# Request
The entries below must be reproduced exactly; their pictures are not part of the copy.

(Document understanding data)
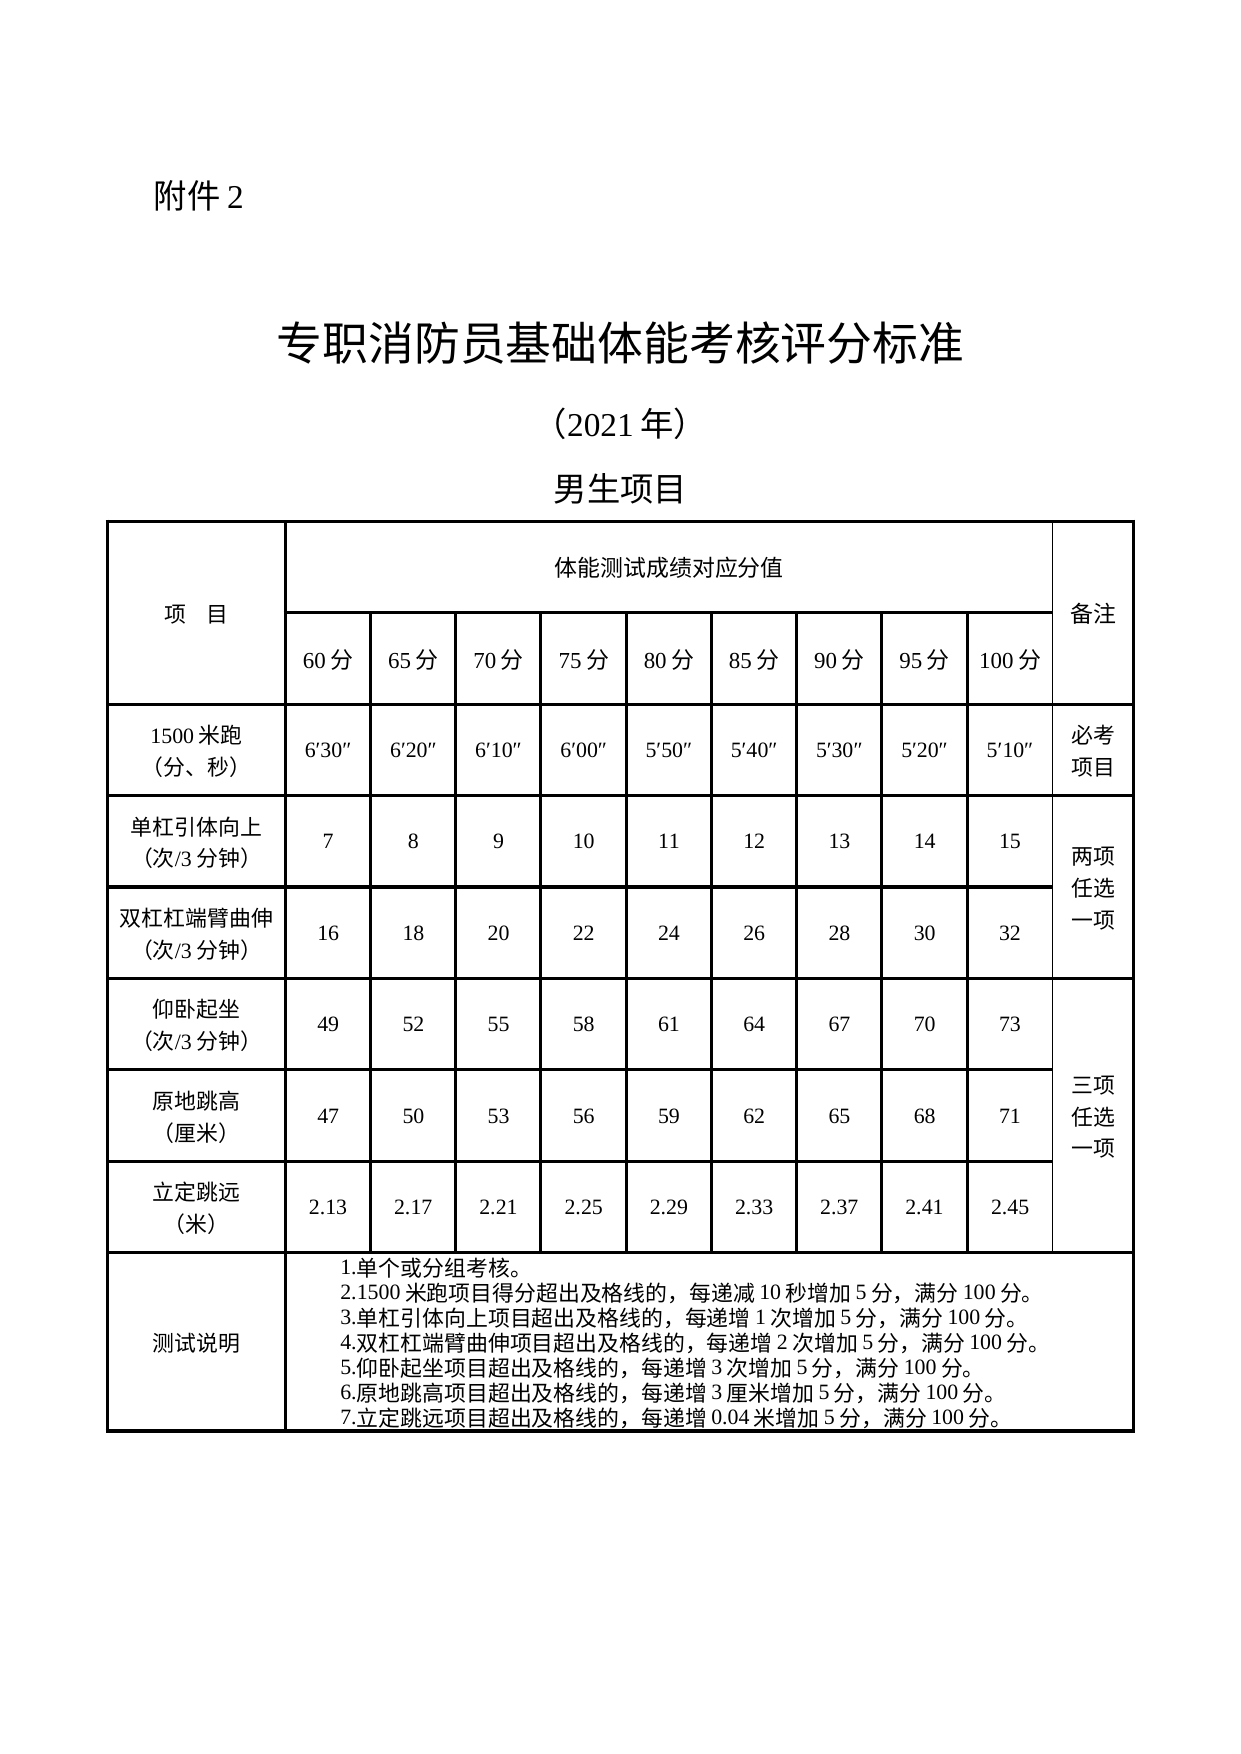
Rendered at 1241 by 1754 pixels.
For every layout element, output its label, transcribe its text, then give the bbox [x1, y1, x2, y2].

table_cell 20 [457, 889, 539, 977]
table_cell 18 [372, 889, 454, 977]
table_cell 11 [628, 797, 710, 885]
table_cell 47 [287, 1071, 369, 1160]
table_cell 单杠引体向上（次/3分钟） [109, 797, 284, 885]
table_cell 100分 [969, 614, 1052, 702]
table_cell 2.25 [542, 1163, 625, 1251]
text 专职消防员基础体能考核评分标准 [153, 292, 1087, 389]
table_cell 8 [372, 797, 454, 885]
table_cell 5′40″ [713, 706, 795, 794]
table_header 备注 [1053, 523, 1132, 702]
table_cell 59 [628, 1071, 710, 1160]
table_cell 55 [457, 980, 539, 1068]
table_cell 2.17 [372, 1163, 454, 1251]
table_cell 2.29 [628, 1163, 710, 1251]
table_cell 85分 [713, 614, 795, 702]
table_cell 双杠杠端臂曲伸（次/3分钟） [109, 889, 284, 977]
table_cell 80分 [628, 614, 710, 702]
table_cell 原地跳高 （厘米） [109, 1071, 284, 1160]
table_cell 13 [798, 797, 880, 885]
table_cell 三项任选一项 [1053, 980, 1132, 1251]
table_cell 65分 [372, 614, 454, 702]
table_cell 5′30″ [798, 706, 880, 794]
table_cell 70分 [457, 614, 539, 702]
table_cell 64 [713, 980, 795, 1068]
table_cell 2.33 [713, 1163, 795, 1251]
table_header 项 目 [109, 523, 284, 702]
table_cell 10 [542, 797, 625, 885]
table_cell 95分 [883, 614, 966, 702]
table_cell 16 [287, 889, 369, 977]
table_cell 15 [969, 797, 1052, 885]
text （2021年） [153, 389, 1087, 454]
table_cell 75分 [542, 614, 625, 702]
table_cell 必考项目 [1053, 706, 1132, 794]
table_cell 50 [372, 1071, 454, 1160]
table_cell 67 [798, 980, 880, 1068]
table_cell 9 [457, 797, 539, 885]
table_cell 立定跳远 （米） [109, 1163, 284, 1251]
table_cell 30 [883, 889, 966, 977]
table_cell 1.单个或分组考核。 2.1500米跑项目得分超出及格线的，每递减10秒增加5分，满分100分。 3.单杠引体向上项目超出及格线的，每递增1次增加5分，满分100分。 4.双杠杠端臂曲伸项目超出及格线的，每递增2次增加5分，满分100分。 5.仰卧起坐项目超出及格线的，每递增3次增加5分，满分100分。 6.原地跳高项目超出及格线的，每递增3厘米增加5分，满分100分。 7.立定跳远项目超出及格线的，每递增0.04米增加5分，满分100分。 [287, 1254, 1132, 1429]
table_cell 2.21 [457, 1163, 539, 1251]
table_cell 73 [969, 980, 1052, 1068]
table_cell 62 [713, 1071, 795, 1160]
table_cell 22 [542, 889, 625, 977]
table_cell 测试说明 [109, 1254, 284, 1429]
table_cell 5′20″ [883, 706, 966, 794]
table_cell 61 [628, 980, 710, 1068]
table_cell 49 [287, 980, 369, 1068]
table_cell 58 [542, 980, 625, 1068]
table_cell 60分 [287, 614, 369, 702]
table_cell 56 [542, 1071, 625, 1160]
table_cell 14 [883, 797, 966, 885]
table_cell 90分 [798, 614, 880, 702]
table_cell 7 [287, 797, 369, 885]
table_cell 仰卧起坐 （次/3分钟） [109, 980, 284, 1068]
table_cell 两项任选一项 [1053, 797, 1132, 977]
table_cell 6′00″ [542, 706, 625, 794]
table_cell 5′10″ [969, 706, 1052, 794]
text 附件2 [153, 162, 1087, 227]
table_header 体能测试成绩对应分值 [287, 523, 1052, 611]
table_cell 5′50″ [628, 706, 710, 794]
table_cell 6′20″ [372, 706, 454, 794]
table_cell 53 [457, 1071, 539, 1160]
table_cell 26 [713, 889, 795, 977]
table_cell 12 [713, 797, 795, 885]
table_cell 6′30″ [287, 706, 369, 794]
table_cell 24 [628, 889, 710, 977]
table_cell 2.13 [287, 1163, 369, 1251]
table_cell 2.41 [883, 1163, 966, 1251]
table_cell 71 [969, 1071, 1052, 1160]
table_cell 68 [883, 1071, 966, 1160]
text 男生项目 [153, 454, 1087, 519]
table_cell 32 [969, 889, 1052, 977]
table_cell 52 [372, 980, 454, 1068]
table_cell 2.37 [798, 1163, 880, 1251]
table_cell 6′10″ [457, 706, 539, 794]
table_cell 65 [798, 1071, 880, 1160]
table_cell 28 [798, 889, 880, 977]
table_cell 70 [883, 980, 966, 1068]
table_cell 1500米跑 （分、秒） [109, 706, 284, 794]
table_cell 2.45 [969, 1163, 1052, 1251]
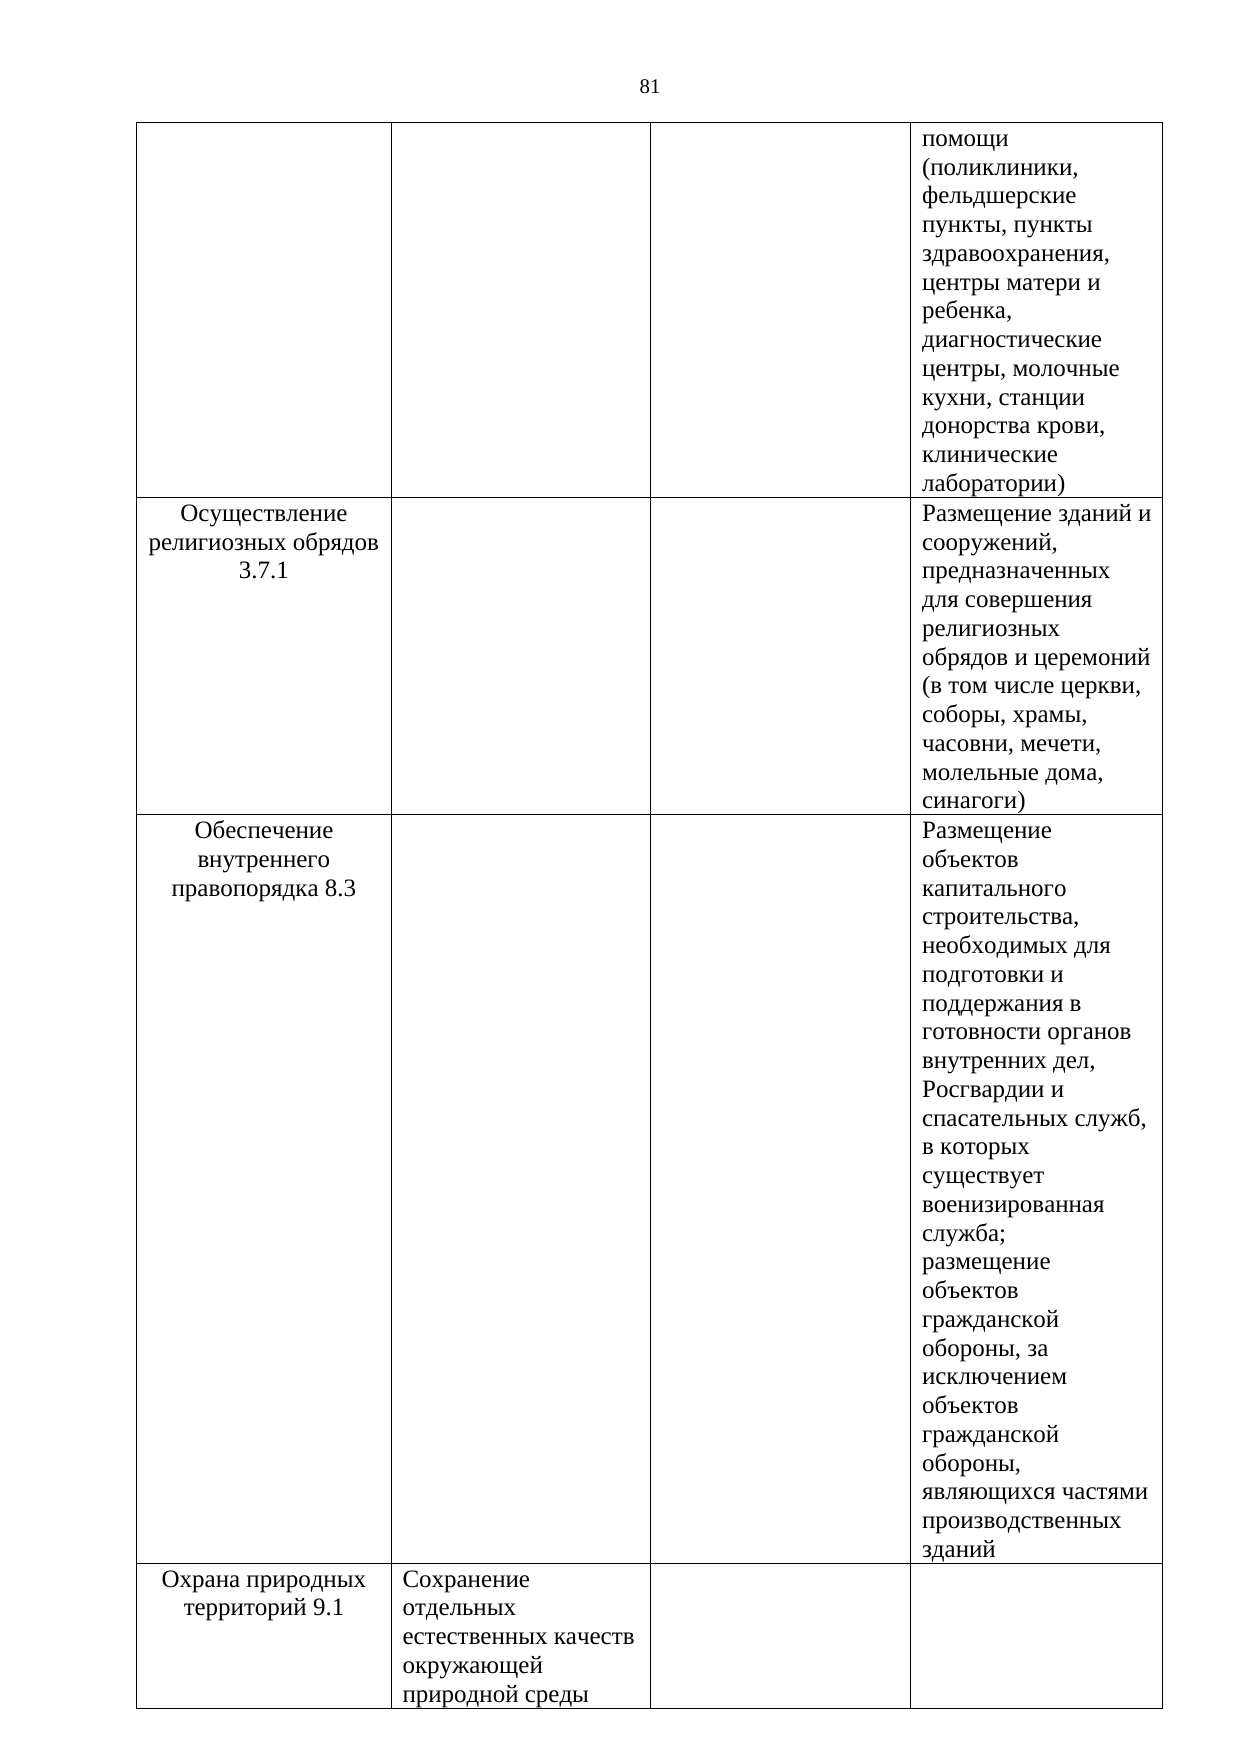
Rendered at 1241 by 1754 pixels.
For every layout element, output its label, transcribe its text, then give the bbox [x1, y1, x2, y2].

# Output of the task
Rendered at 1241 by 1754 pixels.
For every layout element, output its label, transcribe its text, then give the bbox [x1, y1, x2, y2].

table_cell 20 [457, 889, 539, 977]
table_cell 18 [372, 889, 454, 977]
table_cell 11 [628, 797, 710, 885]
table_cell 47 [287, 1071, 369, 1160]
table_cell 单杠引体向上（次/3分钟） [109, 797, 284, 885]
table_cell 100分 [969, 614, 1052, 702]
table_cell 2.25 [542, 1163, 625, 1251]
text 专职消防员基础体能考核评分标准 [153, 292, 1087, 389]
table_cell 8 [372, 797, 454, 885]
table_cell 5′40″ [713, 706, 795, 794]
table_header 备注 [1053, 523, 1132, 702]
table_cell 59 [628, 1071, 710, 1160]
table_cell 55 [457, 980, 539, 1068]
table_cell 2.17 [372, 1163, 454, 1251]
table_cell 2.29 [628, 1163, 710, 1251]
table_cell 85分 [713, 614, 795, 702]
table_cell 双杠杠端臂曲伸（次/3分钟） [109, 889, 284, 977]
table_cell 80分 [628, 614, 710, 702]
table_cell 原地跳高 （厘米） [109, 1071, 284, 1160]
table_cell 13 [798, 797, 880, 885]
table_cell 三项任选一项 [1053, 980, 1132, 1251]
table_cell 65分 [372, 614, 454, 702]
table_cell 5′30″ [798, 706, 880, 794]
table_cell 70分 [457, 614, 539, 702]
table_cell 64 [713, 980, 795, 1068]
table_cell 2.33 [713, 1163, 795, 1251]
table_header 项 目 [109, 523, 284, 702]
table_cell 10 [542, 797, 625, 885]
table_cell 95分 [883, 614, 966, 702]
table_cell 16 [287, 889, 369, 977]
table_cell 15 [969, 797, 1052, 885]
text （2021年） [153, 389, 1087, 454]
table_cell 75分 [542, 614, 625, 702]
table_cell 必考项目 [1053, 706, 1132, 794]
table_cell 50 [372, 1071, 454, 1160]
table_cell 67 [798, 980, 880, 1068]
table_cell 9 [457, 797, 539, 885]
table_cell 立定跳远 （米） [109, 1163, 284, 1251]
table_cell 30 [883, 889, 966, 977]
table_cell 1.单个或分组考核。 2.1500米跑项目得分超出及格线的，每递减10秒增加5分，满分100分。 3.单杠引体向上项目超出及格线的，每递增1次增加5分，满分100分。 4.双杠杠端臂曲伸项目超出及格线的，每递增2次增加5分，满分100分。 5.仰卧起坐项目超出及格线的，每递增3次增加5分，满分100分。 6.原地跳高项目超出及格线的，每递增3厘米增加5分，满分100分。 7.立定跳远项目超出及格线的，每递增0.04米增加5分，满分100分。 [287, 1254, 1132, 1429]
table_cell 2.21 [457, 1163, 539, 1251]
table_cell 73 [969, 980, 1052, 1068]
table_cell 62 [713, 1071, 795, 1160]
table_cell 22 [542, 889, 625, 977]
table_cell 测试说明 [109, 1254, 284, 1429]
table_cell 5′20″ [883, 706, 966, 794]
table_cell 61 [628, 980, 710, 1068]
table_cell 49 [287, 980, 369, 1068]
table_cell 58 [542, 980, 625, 1068]
table_cell 60分 [287, 614, 369, 702]
table_cell 56 [542, 1071, 625, 1160]
table_cell 14 [883, 797, 966, 885]
table_cell 90分 [798, 614, 880, 702]
table_cell 7 [287, 797, 369, 885]
table_cell 仰卧起坐 （次/3分钟） [109, 980, 284, 1068]
table_cell 两项任选一项 [1053, 797, 1132, 977]
table_cell 6′00″ [542, 706, 625, 794]
table_cell 5′10″ [969, 706, 1052, 794]
text 附件2 [153, 162, 1087, 227]
table_header 体能测试成绩对应分值 [287, 523, 1052, 611]
table_cell 5′50″ [628, 706, 710, 794]
table_cell 6′20″ [372, 706, 454, 794]
table_cell 53 [457, 1071, 539, 1160]
table_cell 26 [713, 889, 795, 977]
table_cell 12 [713, 797, 795, 885]
table_cell 6′30″ [287, 706, 369, 794]
table_cell 24 [628, 889, 710, 977]
table_cell 2.13 [287, 1163, 369, 1251]
table_cell 2.41 [883, 1163, 966, 1251]
table_cell 71 [969, 1071, 1052, 1160]
table_cell 68 [883, 1071, 966, 1160]
text 男生项目 [153, 454, 1087, 519]
table_cell 32 [969, 889, 1052, 977]
table_cell 52 [372, 980, 454, 1068]
table_cell 2.37 [798, 1163, 880, 1251]
table_cell 6′10″ [457, 706, 539, 794]
table_cell 65 [798, 1071, 880, 1160]
table_cell 28 [798, 889, 880, 977]
table_cell 70 [883, 980, 966, 1068]
table_cell 1500米跑 （分、秒） [109, 706, 284, 794]
table_cell 2.45 [969, 1163, 1052, 1251]
Rendered at 1241 by 1754 pixels.
For every layout element, output its label, transcribe its text, then give the bbox [x1, y1, x2, y2].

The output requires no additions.